Consid. V. Remember also that you have need of forgiveness from others, as well as they have need of it from you. Have you wronged none? Have you provoked none? Have you not passions which must be pardoned? and a nature which must be borne with? Can so corrupt a creature as man is, be no annoyance to those he liveth with? Sure all the sins which burden yourself, and displease the Lord, must needs be some trouble to all about you: and he that needeth pardon, is obliged the more to pardon others.

Consid. VI. Nay, it is the unhappiness of all mankind, that their corruptions will in some measure be injurious to all that they have to do with; and it is impossible for such distempered sinners to live together, and not by their mistakes, or selfishness, or passions, to exercise the patience and forbearance of each other. Therefore you must either be malicious and revengeful against all mankind, or else against none on such accounts as are common to all.
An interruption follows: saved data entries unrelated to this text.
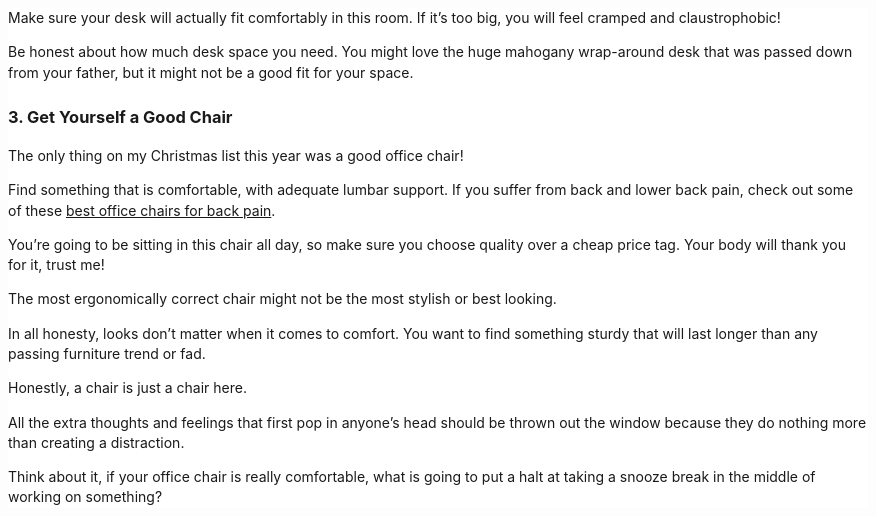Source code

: 



Make sure your desk will actually fit comfortably in this room. If it’s too big, you will feel cramped and claustrophobic!





Be honest about how much desk space you need. You might love the huge mahogany wrap-around desk that was passed down from your father, but it might not be a good fit for your space.





### 3. Get Yourself a Good Chair





The only thing on my Christmas list this year was a good office chair!





Find something that is comfortable, with adequate lumbar support. If you suffer from back and lower back pain, check out some of these [best office chairs for back pain](https://onestopmassage.com/best-office-chairs-for-back-pain/).





You’re going to be sitting in this chair all day, so make sure you choose quality over a cheap price tag. Your body will thank you for it, trust me!





The most ergonomically correct chair might not be the most stylish or best looking.





In all honesty, looks don’t matter when it comes to comfort. You want to find something sturdy that will last longer than any passing furniture trend or fad.





Honestly, a chair is just a chair here.





All the extra thoughts and feelings that first pop in anyone’s head should be thrown out the window because they do nothing more than creating a distraction.





Think about it, if your office chair is really comfortable, what is going to put a halt at taking a snooze break in the middle of working on something?


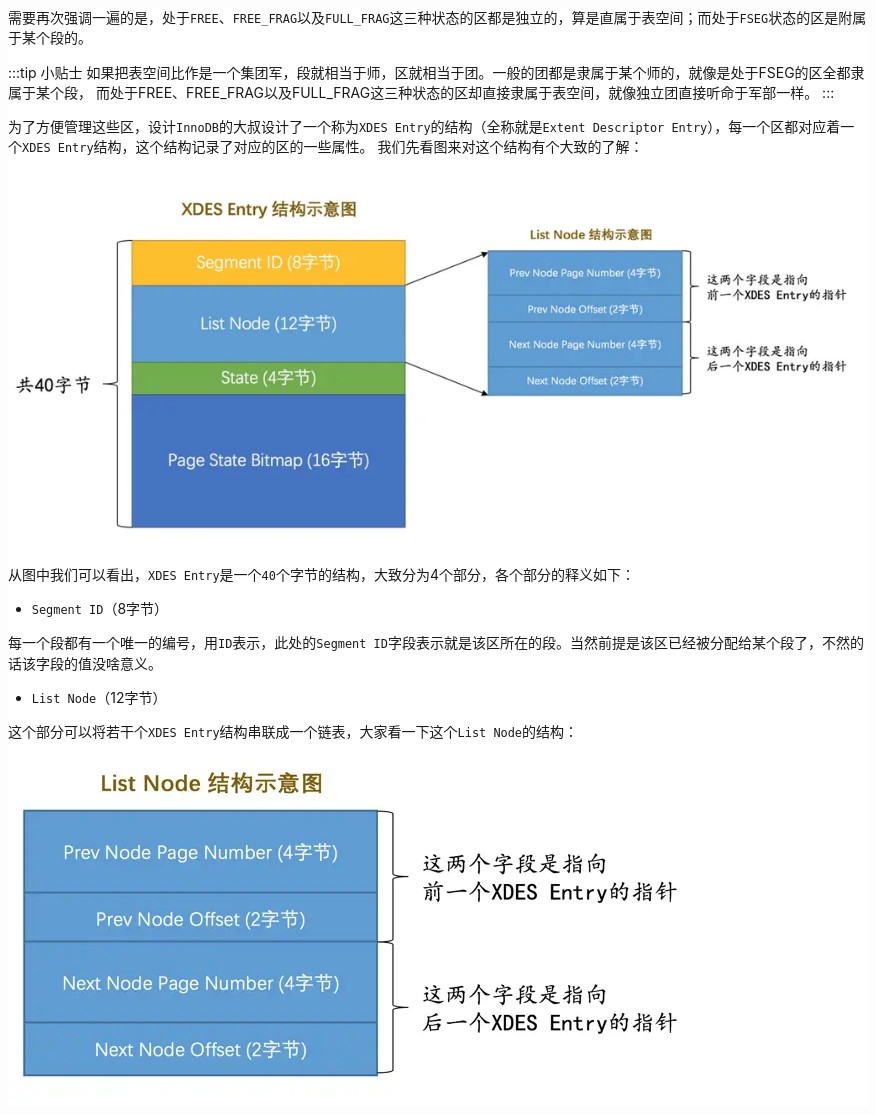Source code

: 需要再次强调一遍的是，处于`FREE`、`FREE_FRAG`以及`FULL_FRAG`这三种状态的区都是独立的，算是直属于表空间；而处于`FSEG`状态的区是附属于某个段的。

:::tip 小贴士
如果把表空间比作是一个集团军，段就相当于师，区就相当于团。一般的团都是隶属于某个师的，就像是处于FSEG的区全都隶属于某个段，
而处于FREE、FREE_FRAG以及FULL_FRAG这三种状态的区却直接隶属于表空间，就像独立团直接听命于军部一样。
:::

为了方便管理这些区，设计`InnoDB`的大叔设计了一个称为`XDES Entry`的结构（全称就是`Extent Descriptor Entry`），每一个区都对应着一个`XDES Entry`结构，这个结构记录了对应的区的一些属性。
我们先看图来对这个结构有个大致的了解：

![img_3.png](../../../public/数据库/MySQL/InnoDB的表空间/img_3.png)

从图中我们可以看出，`XDES Entry`是一个`40`个字节的结构，大致分为4个部分，各个部分的释义如下：

* `Segment ID`（8字节）

每一个段都有一个唯一的编号，用`ID`表示，此处的`Segment ID`字段表示就是该区所在的段。当然前提是该区已经被分配给某个段了，不然的话该字段的值没啥意义。

* `List Node`（12字节）

这个部分可以将若干个`XDES Entry`结构串联成一个链表，大家看一下这个`List Node`的结构：

![img_4.png](../../../public/数据库/MySQL/InnoDB的表空间/img_4.png)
Consid. VII. Observe also how easily you can forgive yourselves, though you do a thousand-fold more against yourselves, than ever any enemy did. It is not their wrongs or offences against you that you are in any danger of being damned for; you shall not suffer for their sins, but for your own. In the day of judgment, it is not your sufferings from others, but your own offences against God, that will be charged upon you: and if ever you be undone, it will be by these. Men or devils can never do that against you, which by every sin you do against yourselves. No robber, no oppressor, no persecutor, no deceiver, can ever hurt you so much as you hurt yourselves. And yet how gently do you take it at your own hands! How easily do you pardon it to yourselves! How lovingly do you think of yourselves! So far are you from malice or revenge against yourselves, that you can scarce endure to hear plainly of your sins! but are more inclined to bear malice against those that do reprove you. Judge whether this be equal dealing, and loving your neighbours as yourselves?
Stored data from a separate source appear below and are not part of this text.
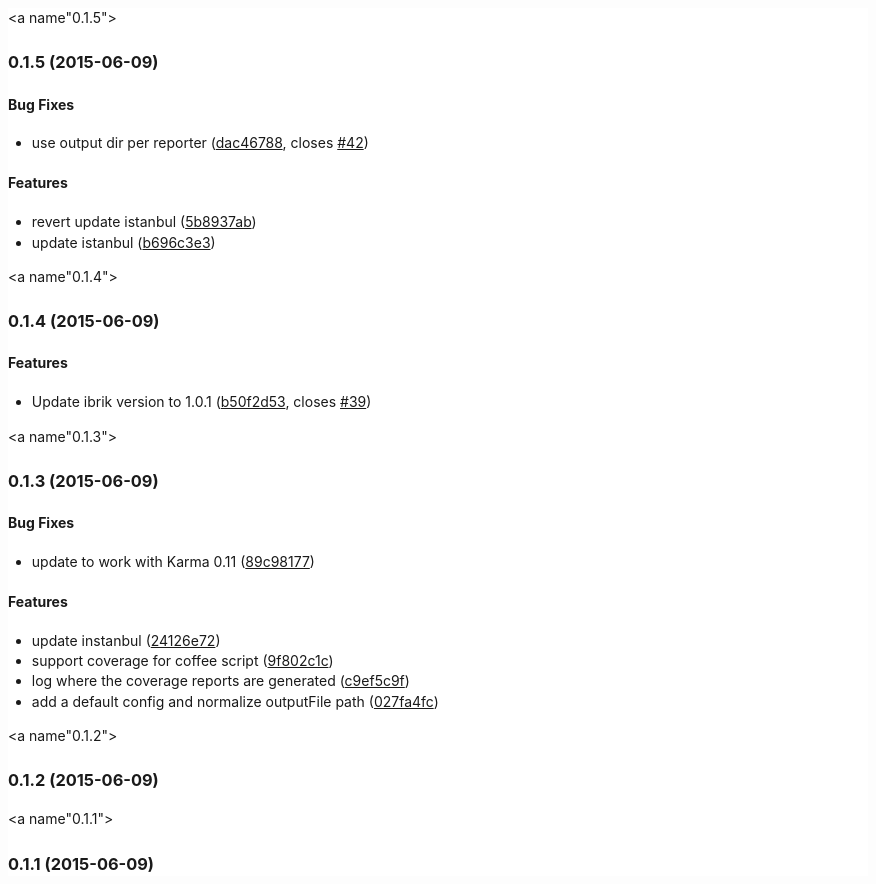 
<a name"0.1.5"></a>
### 0.1.5 (2015-06-09)


#### Bug Fixes

* use output dir per reporter ([dac46788](https://github.com/karma-runner/karma-coverage/commit/dac46788), closes [#42](https://github.com/karma-runner/karma-coverage/issues/42))


#### Features

* revert update istanbul ([5b8937ab](https://github.com/karma-runner/karma-coverage/commit/5b8937ab))
* update istanbul ([b696c3e3](https://github.com/karma-runner/karma-coverage/commit/b696c3e3))


<a name"0.1.4"></a>
### 0.1.4 (2015-06-09)


#### Features

* Update ibrik version to 1.0.1 ([b50f2d53](https://github.com/karma-runner/karma-coverage/commit/b50f2d53), closes [#39](https://github.com/karma-runner/karma-coverage/issues/39))


<a name"0.1.3"></a>
### 0.1.3 (2015-06-09)


#### Bug Fixes

* update to work with Karma 0.11 ([89c98177](https://github.com/karma-runner/karma-coverage/commit/89c98177))


#### Features

* update instanbul ([24126e72](https://github.com/karma-runner/karma-coverage/commit/24126e72))
* support coverage for coffee script ([9f802c1c](https://github.com/karma-runner/karma-coverage/commit/9f802c1c))
* log where the coverage reports are generated ([c9ef5c9f](https://github.com/karma-runner/karma-coverage/commit/c9ef5c9f))
* add a default config and normalize outputFile path ([027fa4fc](https://github.com/karma-runner/karma-coverage/commit/027fa4fc))


<a name"0.1.2"></a>
### 0.1.2 (2015-06-09)


<a name"0.1.1"></a>
### 0.1.1 (2015-06-09)

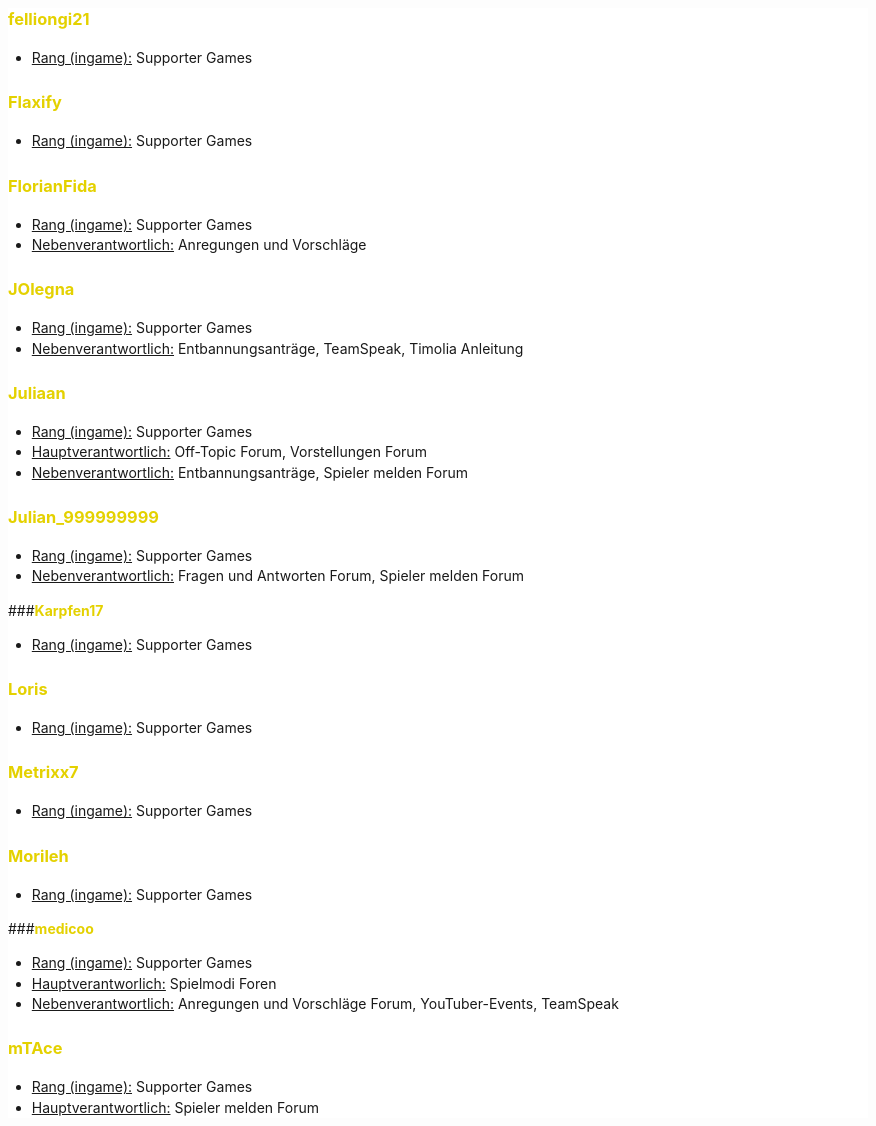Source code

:### <strong><span style="color:#E4D100">felliongi21</span></strong>
- <u>Rang (ingame):</u> Supporter Games

### <strong><span style="color:#E4D100">Flaxify</span></strong>
- <u>Rang (ingame):</u> Supporter Games

### <strong><span style="color:#E4D100">FlorianFida</span></strong>
- <u>Rang (ingame):</u> Supporter Games
- <u>Nebenverantwortlich:</u> Anregungen und Vorschläge

### <strong><span style="color:#E4D100">JOlegna</span></strong>
- <u>Rang (ingame):</u> Supporter Games
- <u>Nebenverantwortlich:</u> Entbannungsanträge, TeamSpeak, Timolia Anleitung

### <strong><span style="color:#E4D100">Juliaan</span></strong>
- <u>Rang (ingame):</u> Supporter Games
- <u>Hauptverantwortlich:</u> Off-Topic Forum, Vorstellungen Forum
- <u>Nebenverantwortlich:</u> Entbannungsanträge, Spieler melden Forum

### <strong><span style="color:#E4D100">Julian_999999999</span></strong>
- <u>Rang (ingame):</u> Supporter Games
- <u>Nebenverantwortlich:</u> Fragen und Antworten Forum, Spieler melden Forum

###<strong><span style="color:#E4D100">Karpfen17</span></strong>
- <u>Rang (ingame):</u> Supporter Games

### <strong><span style="color:#E4D100">Loris</span></strong>
- <u>Rang (ingame):</u> Supporter Games

### <strong><span style="color:#E4D100">Metrixx7</span></strong>
- <u>Rang (ingame):</u> Supporter Games

### <strong><span style="color:#E4D100">Morileh</span></strong>
- <u>Rang (ingame):</u> Supporter Games

###<strong><span style="color:#E4D100">medicoo</span></strong>
- <u>Rang (ingame):</u> Supporter Games
- <u>Hauptverantworlich:</u> Spielmodi Foren
- <u>Nebenverantwortlich:</u> Anregungen und Vorschläge Forum, YouTuber-Events, TeamSpeak

### <strong><span style="color:#E4D100">mTAce</span></strong>
- <u>Rang (ingame):</u> Supporter Games
- <u>Hauptverantwortlich:</u> Spieler melden Forum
Consid. VIII. Consider how great a crime it is, for a worm to usurp the authority of God, and censure him for not doing justice, and to presume to anticipate his judgment, and take the sword as it were out of his hands, as all do that will be their own avengers. It is the magistrate, and not you, that beareth the sword of public justice; and what he doth not, God will do in his time and way. "Dearly beloved, avenge not yourselves, but rather give place unto wrath; for it is written, Vengeance is mine, I will repay, saith the Lord. Therefore if thine enemy hunger, feed him; if he thirst, give him drink; for in so doing thou shalt heap coals of fire on his head. Be not overcome of evil, (that is, the evil that is done against you,) but overcome evil with good," Rom. xii. 19-21. He that becometh a revenger for himself, doth by his actions as it were say to God, Thou art unjust, and dost not do me justice, and therefore I will do it for myself. And shall such an impatient, blaspheming atheist go unpunished?
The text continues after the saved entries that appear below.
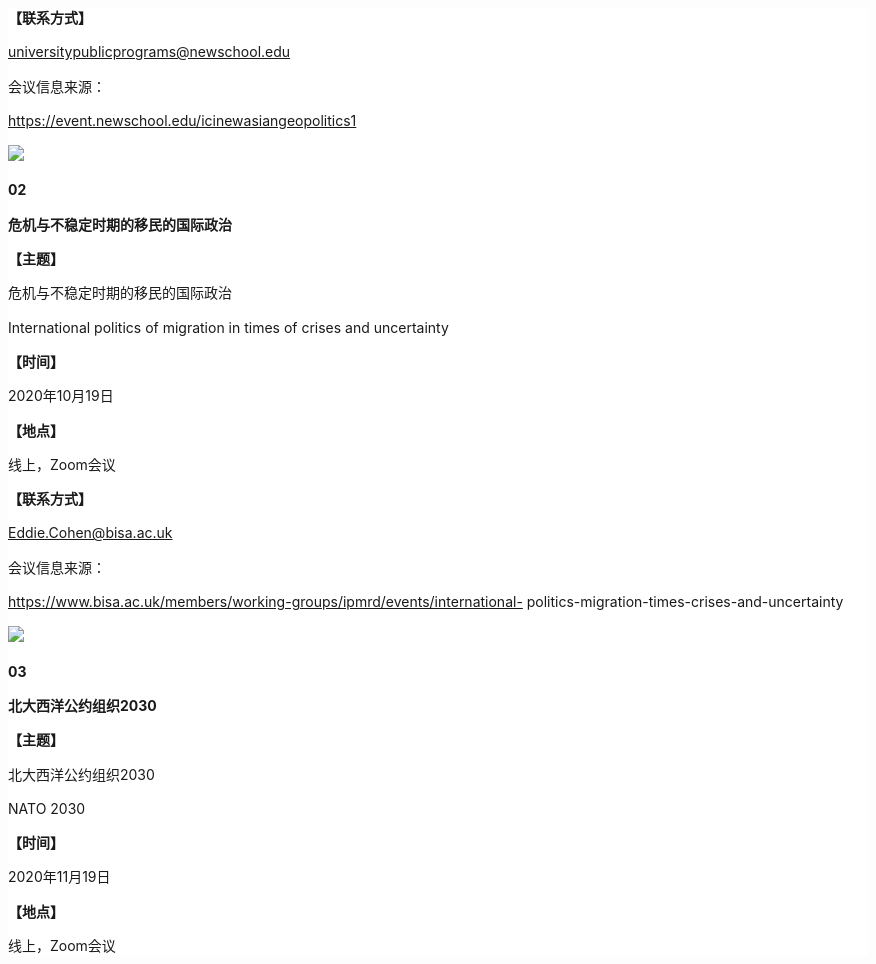  **【联系方式】**

universitypublicprograms@newschool.edu

  

会议信息来源：

https://event.newschool.edu/icinewasiangeopolitics1

<img src='/images/1833/4.png' width='100%' />

  

 **02**

 **危机与不稳定时期的移民的国际政治**  

 **【主题】**  

危机与不稳定时期的移民的国际政治

International politics of migration in times of crises and uncertainty

 **【时间】**

2020年10月19日

 **【地点】**

线上，Zoom会议

 **【联系方式】**

Eddie.Cohen@bisa.ac.uk

  

会议信息来源：

https://www.bisa.ac.uk/members/working-groups/ipmrd/events/international-
politics-migration-times-crises-and-uncertainty

  

<img src='/images/1833/5.png' width='100%' />

  

 **03**

 **北大西洋公约组织2030**

 **【主题】**  

北大西洋公约组织2030

NATO 2030

 **【时间】**

2020年11月19日

 **【地点】**

线上，Zoom会议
Consid. IX. Consider how much fitter God is than you, to execute revenge and justice on your enemies. He hath the highest authority, and you have none: he is impartial and most just, and you are unrighteous and perverted by selfishness and partiality. He is eternal and omniscient, and seeth to the end, and what will be the consequent; and therefore knoweth the fittest season and degree; but you are short-sighted creatures, that see no further than the present day, and know not what will be to-morrow, and therefore may be ignorant of a hundred things, which would stop you and change your counsel if you had foreseen them. He is most wise and good, and knoweth what is fit for every person, and how to do good with as little hurt as may be in the doing of it; but you are ignorant of yourselves, and blinded by interest and passion, and are so bad yourselves, that you are inclined to do hurt to others. At least, for aught you know, you may miscarry in your passion, and come off with guilt and a wounded conscience; but you may be sure that God will not miscarry, but will do all in perfect wisdom, and righteousness, and truth.